Just two seasons after suffering a devastating knee injury during training camp, Minnesota Vikings quarterback Teddy Bridgewater is now back on the practice field. With that in mind, and the fact that he was activated to be the backup quarterback come week ten against Washington, should the team start Bridgewater at some point this season?
Ever since getting drafted in 2014 by the Minnesota Vikings, Bridgewater has proven that he has the potential to become a franchise quarterback in the NFL. Before suffering the significant injury, Bridgewater showcased his ability to throw the ball accurately downfield, maintained the ability to stay calm in the pocket when looking for open receivers, and displayed his potential to make plays with his feet when feeling pressured. Even though it is concerning that he has never thrown for over 20 touchdowns in a season through his four-year career, his decision-making on the field makes up for it.
In 2015, Bridgewater started all 16 games, throwing for 3,231 passing yards, 14 touchdowns, 9 interceptions, and finished with a passer rating of 88.7. Not only did he show off his ability to throw the ball, but he also ran for 192 yards on 44 attempts, scoring three rushing touchdowns. Throughout the 2015 season, he had drastically improved his numbers from his rookie season. Even though he threw for the same amount of touchdowns, Bridgewater saw an increase in his passing yards, completion percentage, passer rating, and a decrease in interceptions.
Coming into 2016, everything was going well for Bridgewater.
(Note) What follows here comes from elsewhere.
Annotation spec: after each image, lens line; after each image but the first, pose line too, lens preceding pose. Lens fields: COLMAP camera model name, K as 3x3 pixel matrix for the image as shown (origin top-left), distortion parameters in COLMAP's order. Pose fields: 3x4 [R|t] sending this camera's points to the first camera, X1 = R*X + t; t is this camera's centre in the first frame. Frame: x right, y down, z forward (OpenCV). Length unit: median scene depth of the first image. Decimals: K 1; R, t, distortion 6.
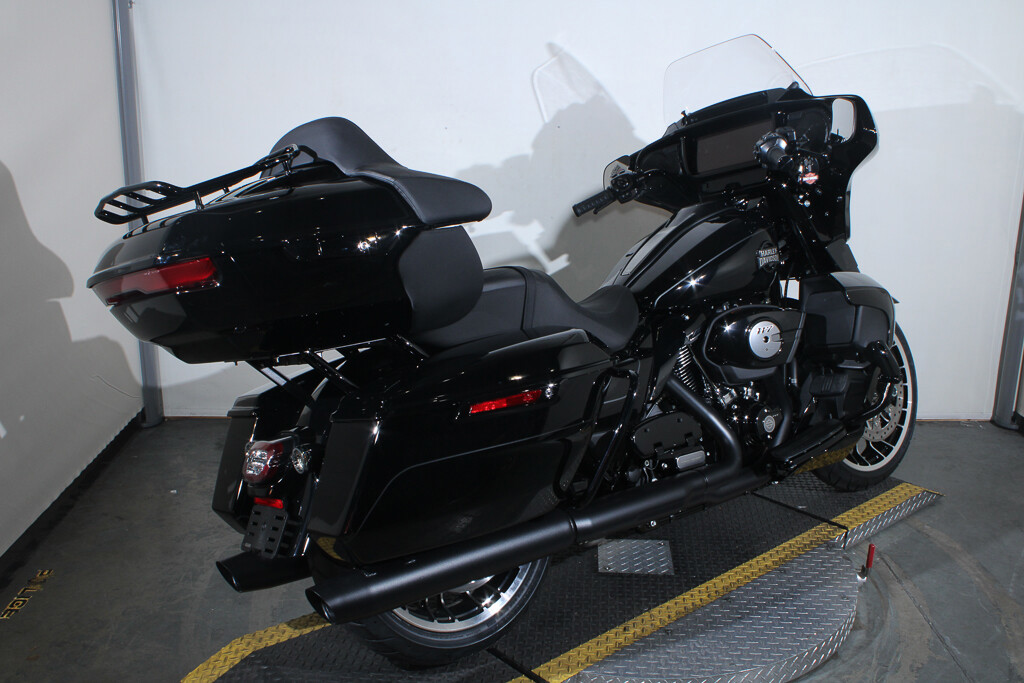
lens RADIAL K [[1056.7, 0, 512.0], [0, 1056.7, 341.5], [0, 0, 1]] dist [-0.130965, 0.127249]
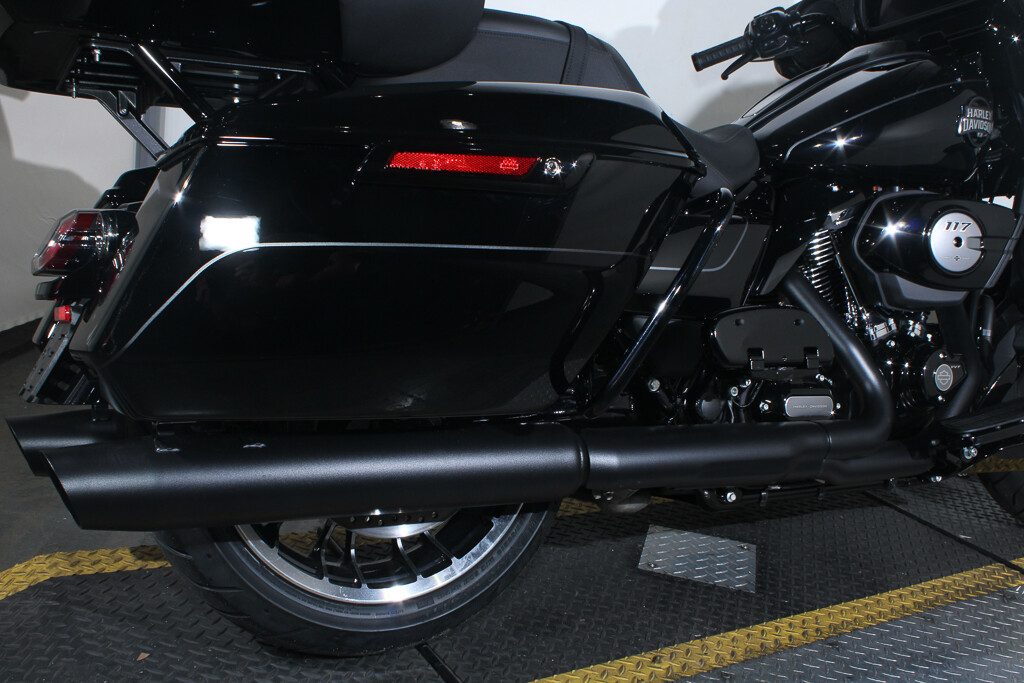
lens RADIAL K [[1056.7, 0, 512.0], [0, 1056.7, 341.5], [0, 0, 1]] dist [-0.130965, 0.127249]
pose [[0.979567, 0.152912, -0.130637, 0.073682], [-0.156471, 0.987530, -0.017360, 0.111508], [0.126354, 0.037446, 0.991278, 0.367799]]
Expectations were high for him to lead the Vikings to the playoffs, but that was up until August 31st. On that date, while practicing at training camp, he suffered a non-contact knee injury. The MRI later revealed this to be a torn ACL with other structural damage, including a dislocation of the knee joint. After the injury, the team traded a first round pick to the Philadelphia Eagles for quarterback Sam Bradford.
With Bradford at the helm, the team averaged 239.8 passing yards per game, which placed 18th in the NFL. In 15 starts, Bradford threw for 3,877 passing yards, 20 touchdowns, 5 interceptions, and finished with a passer rating of 99.3. Even though Bradford had a productive season stat-wise, the offensive line did not protect him well enough, allowing him to get sacked often.
This year, the team has averaged 238.5 passing yards per game, which leaves them currently at 14th in the NFL. Filling in for Sam Bradford, who has been dealing with knee problems ever since week one, Case Keenum has thrown for 1,610 passing yards, 7 touchdowns, 3 interceptions, and has earned a passer rating of 88.8. Keenum has surprised everyone on the team by putting up some solid numbers, thus making the Minnesota quarterback situation trickier.
With the Vikings on a hot streak right now, the Green Bay Packers without Aaron Rodgers for the rest of the season, and the Detroit Lions proving to be inconsistent, the Vikings are seemingly the favorites to win the NFC North this season, regardless of who takes the reins at the quarterback position.
When you compare Teddy Bridgewater to Case Keenum, it is pretty obvious who the better quarterback is, and the answer is Bridgewater. In Bridgewater, you are getting a quarterback that has proven to be capable of being a franchise quarterback for multiple seasons, and is able to put up consistent numbers. In Keenum, you are getting a guy that is nothing more than a backup quarterback, and it is difficult to trust him through a whole season.
Ever since returning to practice, Bridgewater has been making strides to come back in full form. Head coach Mike Zimmer has told the media that Bridgewater has been doing great since returning to practice, and if you’re a Vikings fan, that is amazing news to hear.
At the end of the day, the team is not going to go far with Keenum, unless proven otherwise come playoff time. Therefore, Bridgewater needs to start once the coaching staff feels that he is 100% ready. There is a chance that the coaching staff will wait until at least week 13 at the earliest to start him, just due to overall risk.